Clifford became an extra/bit player in sound films, notably for John Ford, who, she admitted, usually brought her along more for her bridge-playing skills (they were both fanatics) than for any other reason and you usually had to look long and hard for a glimpse of her.

Ruth actually had a bigger role in the 1941 Tim Holt oater ALONG THE RIO GRANDE. She plays the hostess of a below-the-border dive where she not only keeps pretty songstress Betty Jane Rhodes more or less captive but also stupidly allows Ray Whitley to perform for a small but ecstatic crowd, Ray in reality being in cahoots with Tim Holt, who has infiltrated nasty Robert Fiske's gang of cutthroats.
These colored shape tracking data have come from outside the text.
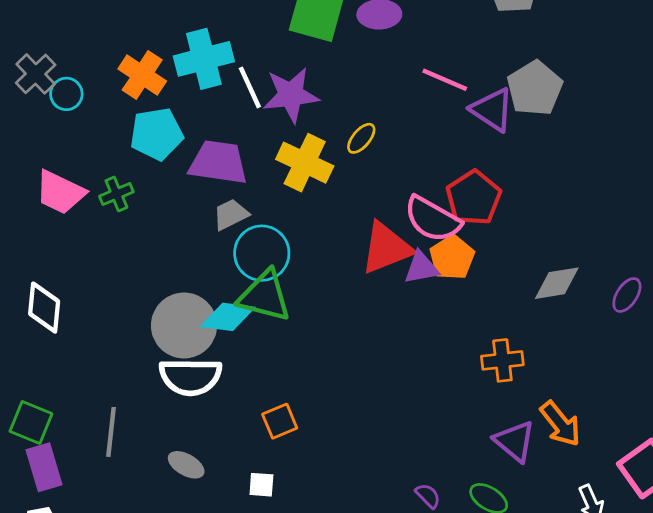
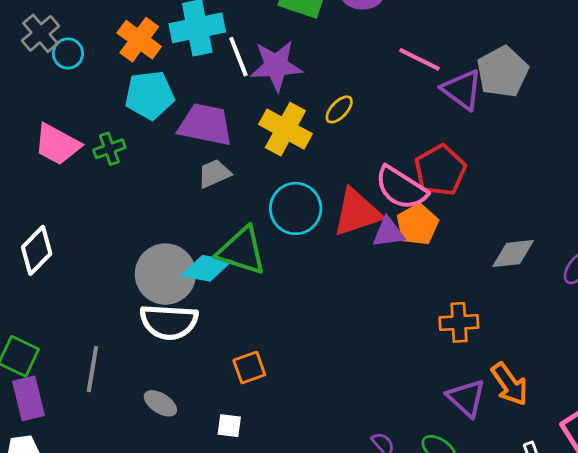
cyan circle: (262, 253) -> (296, 208), moved
white diamond: (44, 308) -> (37, 250), turned 36

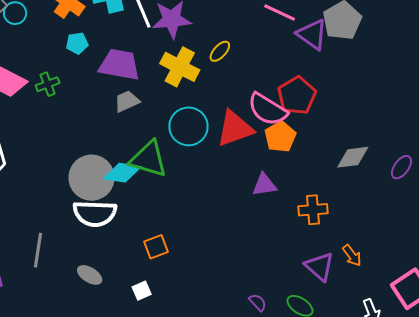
cyan pentagon: (150, 95) -> (77, 43), size x0.6
purple triangle: (388, 232) -> (264, 185), moved
orange arrow: (510, 384) -> (352, 255), size x0.7
white square: (229, 426) -> (142, 291), turned -30

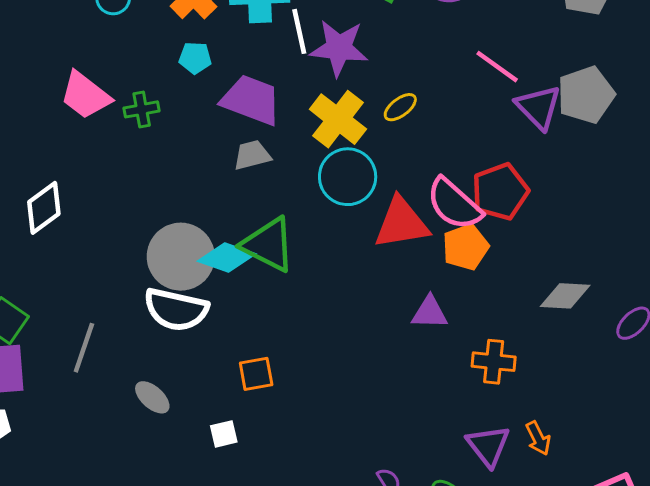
cyan circle: (188, 126) -> (348, 177), moved

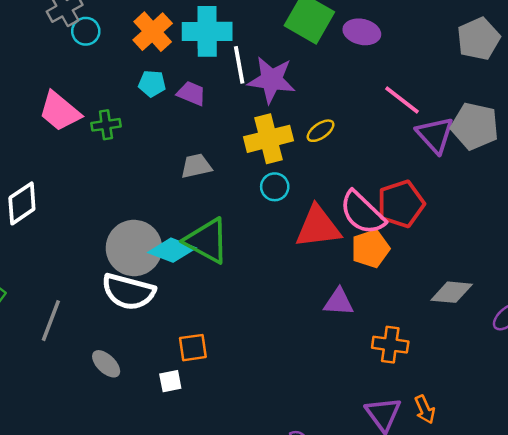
gray pentagon: (586, 95) -> (475, 126), turned 30
purple trapezoid: (251, 100) -> (191, 93), moved, size x0.6
yellow cross: (338, 119) -> (269, 139), turned 36
cyan circle: (348, 177) -> (275, 187), size x0.6
white square: (224, 434) -> (170, 381), moved

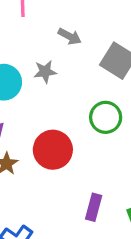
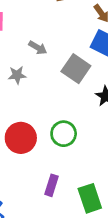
green circle: (106, 117) -> (64, 134), moved

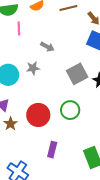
gray square: (76, 69) -> (77, 74), moved, turned 30
purple rectangle: (52, 185) -> (52, 150), moved

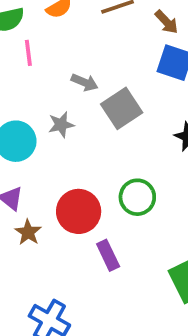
gray square: (77, 74) -> (122, 108), moved
purple rectangle: (52, 150) -> (108, 255), moved, turned -35

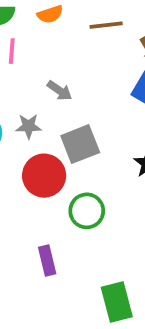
gray square: (122, 108) -> (80, 144), moved
red circle: (79, 211) -> (44, 176), moved

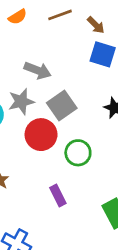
gray arrow: (59, 91) -> (38, 70), size x1.4
gray star: (29, 126) -> (21, 102), size x1.4

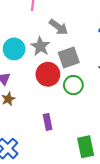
gray star: (21, 102) -> (40, 46), turned 30
green circle: (78, 153) -> (73, 85), moved

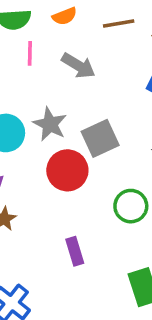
gray arrow: (59, 27) -> (78, 66), moved
green circle: (73, 85) -> (131, 206), moved

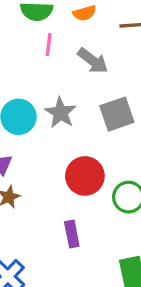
gray square: (100, 138) -> (117, 114), moved
red circle: (67, 170) -> (85, 176), moved

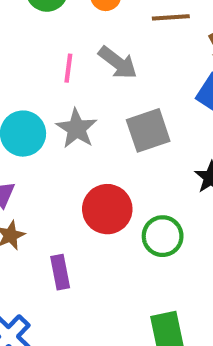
pink line: (49, 45) -> (68, 68), moved
purple rectangle: (72, 234) -> (60, 272), moved

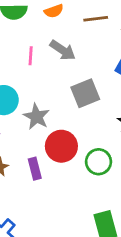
gray star: (77, 129) -> (36, 117), moved
purple rectangle: (60, 272) -> (35, 169), moved

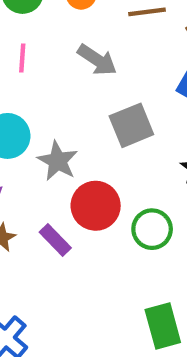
pink line: (31, 56) -> (22, 58), moved
purple rectangle: (35, 169) -> (55, 240), turned -30

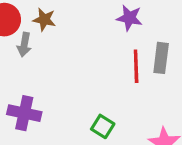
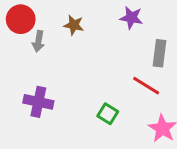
brown star: (44, 20) -> (74, 25), moved
red line: (136, 66) -> (146, 86), moved, turned -56

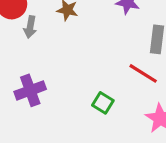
purple cross: (38, 102) -> (30, 90), turned -32

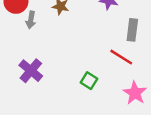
purple cross: (30, 90) -> (31, 71), turned -30

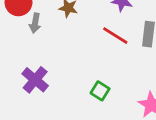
red line: (121, 57) -> (115, 36), moved

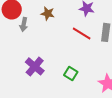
purple cross: (35, 80) -> (35, 66), moved

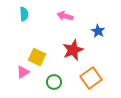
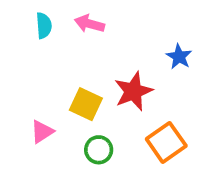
pink arrow: (65, 16) -> (89, 24), moved
yellow square: (37, 57) -> (86, 104), moved

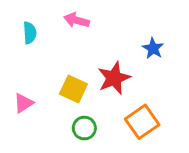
cyan semicircle: (44, 26) -> (30, 33), moved
pink triangle: (42, 132) -> (23, 103), moved

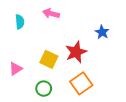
orange square: (142, 122) -> (81, 83), moved
green circle: (84, 128) -> (44, 89), moved

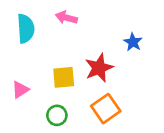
cyan semicircle: (20, 22) -> (26, 28), size x1.5
yellow square: (49, 59) -> (64, 77), turned -30

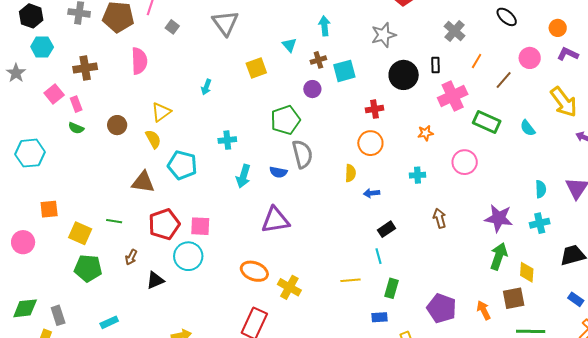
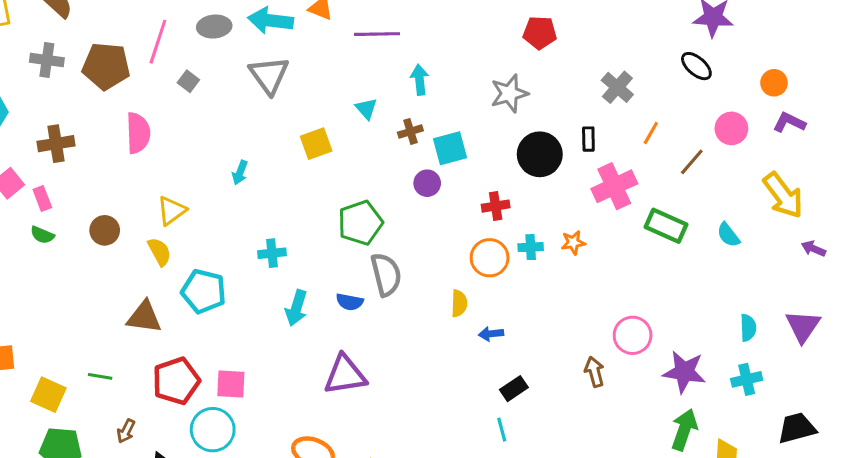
purple circle: (312, 89) -> (427, 183), moved
pink circle: (465, 162) -> (633, 335), moved
cyan cross: (418, 175) -> (531, 247), moved

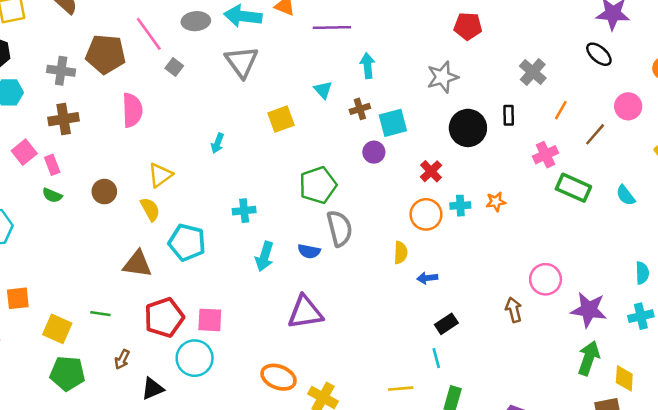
pink line: (158, 42) -> (149, 34), turned -54
gray cross: (47, 60) -> (61, 71), moved
pink cross: (614, 186) -> (546, 155), moved, size x0.7
red cross: (496, 206) -> (431, 171), turned -35

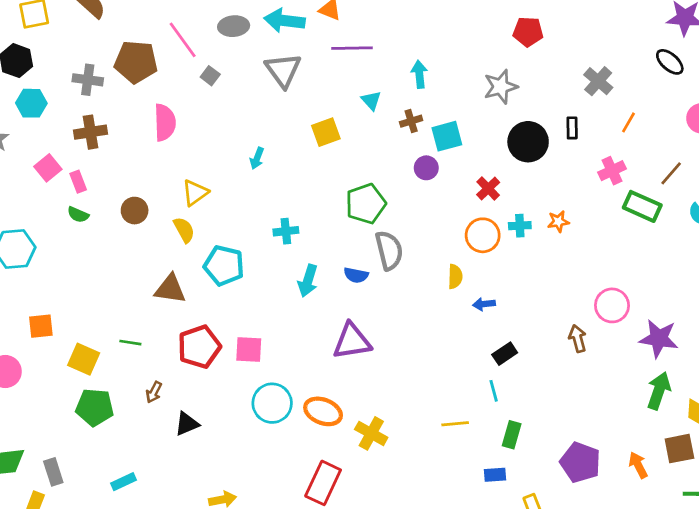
purple line: (332, 28) -> (352, 48), moved
brown line: (595, 134) -> (671, 173), moved
cyan circle: (195, 358) -> (272, 403), moved

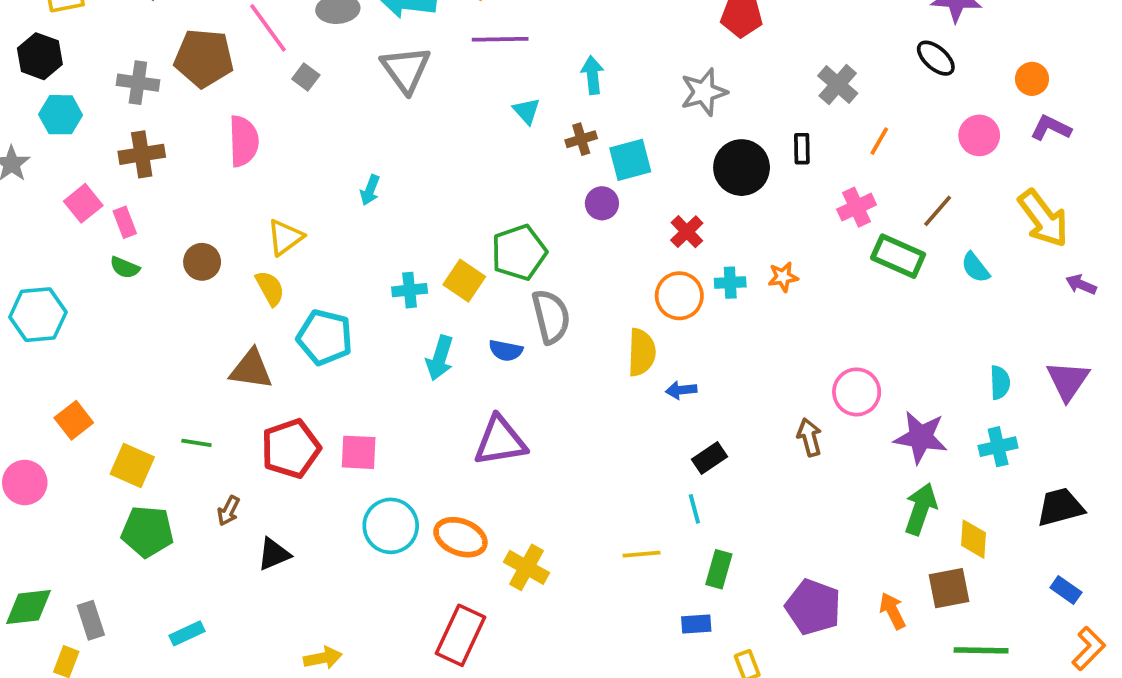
yellow square: (326, 132) -> (464, 281), moved, turned -36
yellow semicircle: (455, 277) -> (642, 352), size x1.4
orange square: (41, 326) -> (74, 420), turned -32

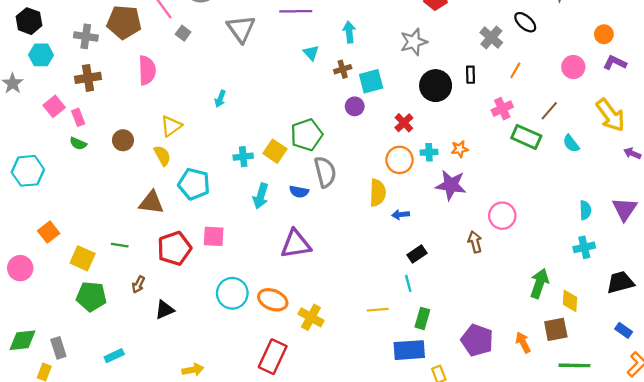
black ellipse: (936, 58) -> (525, 22), moved
purple star: (921, 437) -> (451, 185), moved
pink square: (359, 452) -> (214, 236), moved
blue rectangle: (696, 624) -> (409, 350), size x1.8

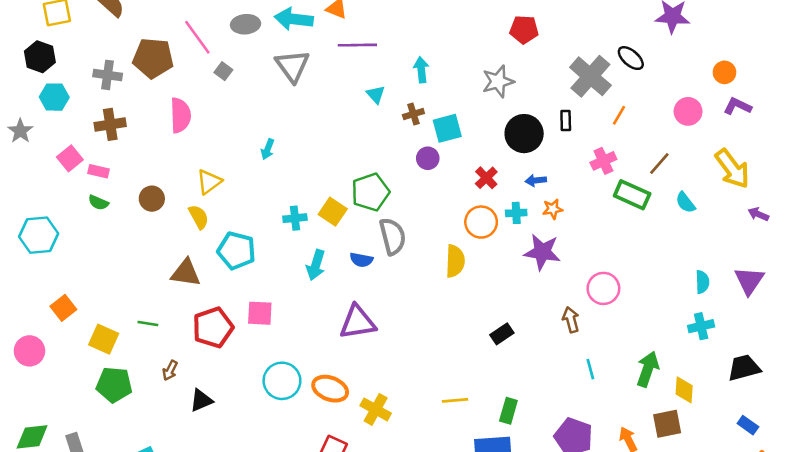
gray cross: (491, 37) -> (590, 76), size x1.5
pink rectangle: (78, 117) -> (98, 171), turned -56
blue arrow: (401, 215) -> (536, 180), moved
cyan line: (408, 283) -> (590, 369), moved

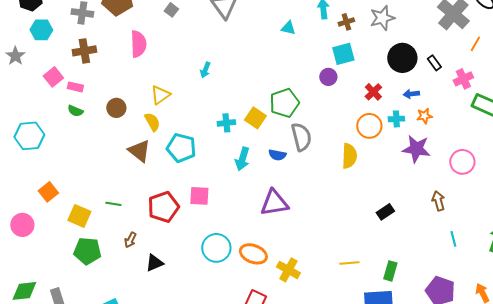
cyan triangle: (376, 94) -> (288, 28), turned -35
brown cross: (413, 114) -> (346, 22), moved
black rectangle: (566, 121) -> (434, 63), moved, turned -35
brown triangle: (186, 273) -> (139, 151), moved, turned 30
pink circle: (603, 288) -> (462, 162), moved

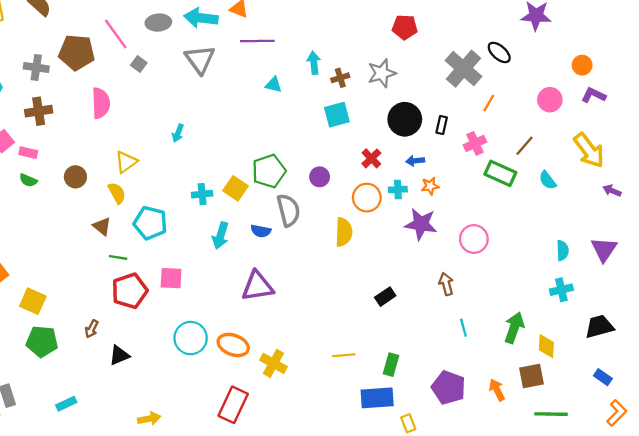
black rectangle: (434, 63) -> (442, 125), turned 49
purple circle: (328, 77) -> (320, 177), moved
brown triangle: (139, 151) -> (102, 226), size x0.7
green line: (113, 204) -> (118, 257), moved

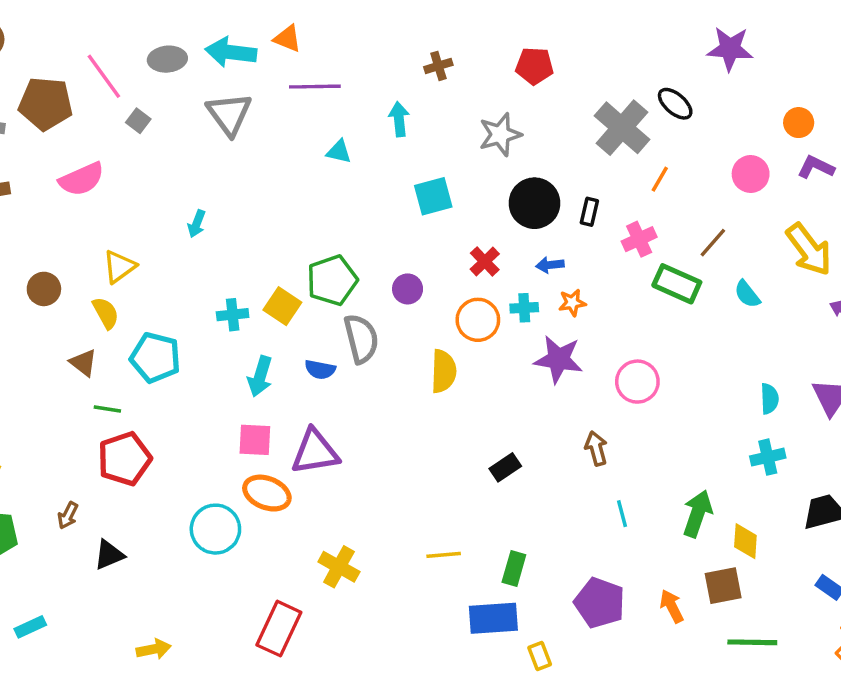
brown cross: (340, 78) -> (438, 66), moved
pink semicircle: (101, 103) -> (82, 179), turned 68
pink square: (171, 278) -> (255, 440), moved
orange ellipse: (233, 345) -> (267, 493), moved

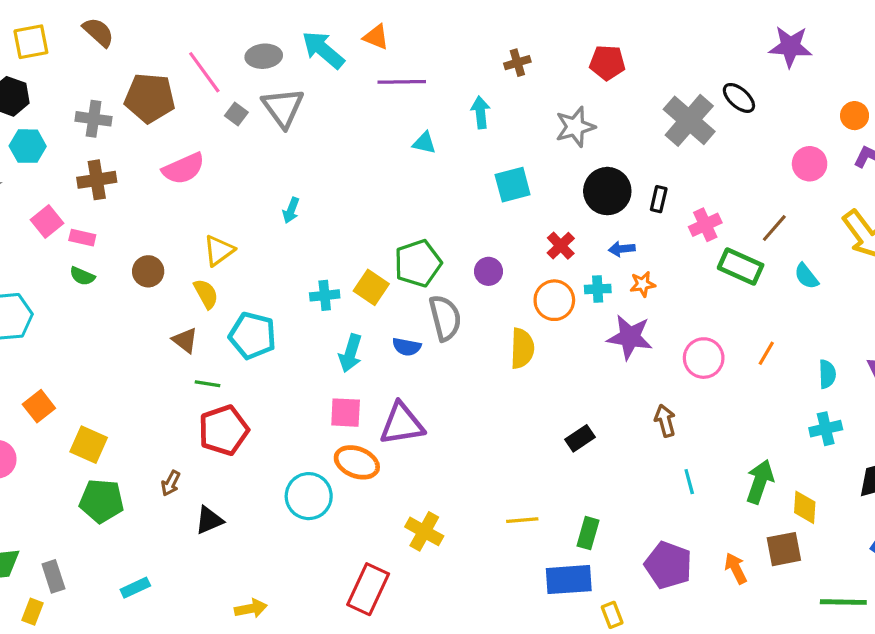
cyan arrow: (231, 52) -> (323, 50), turned 33
gray triangle: (229, 114) -> (283, 108), moved
orange line: (660, 179) -> (766, 353), moved
green line: (752, 642) -> (843, 602), moved

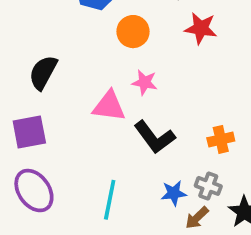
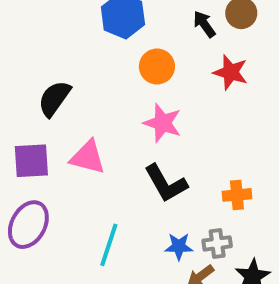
pink star: (145, 82) -> (163, 123), size x1.4
pink triangle: (109, 106) -> (88, 157), moved
gray cross: (208, 186) -> (217, 243), turned -35
purple ellipse: (34, 191) -> (28, 225), turned 57

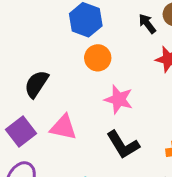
orange circle: (157, 67) -> (98, 58), moved
purple square: (31, 161) -> (21, 132), turned -32

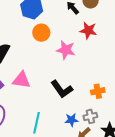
pink star: (119, 99) -> (66, 50), moved

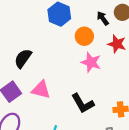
orange circle: (41, 33) -> (84, 36), moved

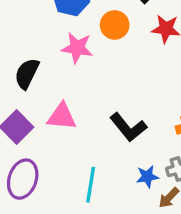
pink star: (91, 62) -> (77, 48), moved

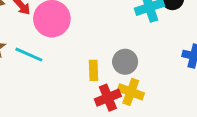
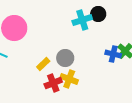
yellow rectangle: (94, 70) -> (43, 64), turned 48

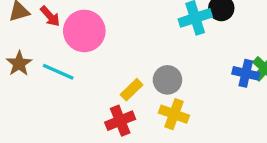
red cross: (53, 83) -> (120, 121), moved

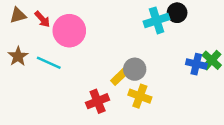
yellow rectangle: (132, 90) -> (119, 77), moved

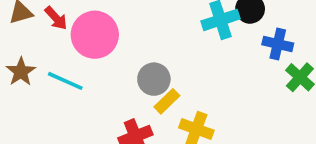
blue cross: (196, 64) -> (278, 44), moved
gray circle: (135, 69) -> (154, 79), moved

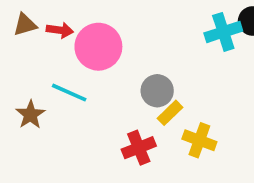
red arrow: (56, 18) -> (60, 30), turned -40
brown star: (21, 72) -> (30, 115), moved

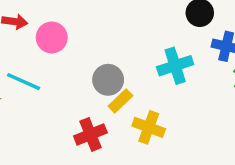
cyan cross: (223, 32) -> (175, 66), moved
pink circle: (98, 47) -> (52, 37), size x0.7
And it is Ruth who overhears Tim confess that he in reality is working with sheriff Hal Taliaferro and soon the jig is up. Cue a bullet strewn finale.

While with the Holt RKO unit, Clifford also turned up in LAND OF THE OPEN RANGE (rel. 1942), but here she was merely a townswoman, the kind of minuscule part she played in most of her sound films. By the time I met Ruth Clifford, she was staying in in one of the bungalows at the Motion Picture Country House and Hospital in Woodland Hills, CA, the retirement facility that Mary Pickford and Jean Hersholt had help fund, and it was here she died at the ripe old age of 98 in 1998.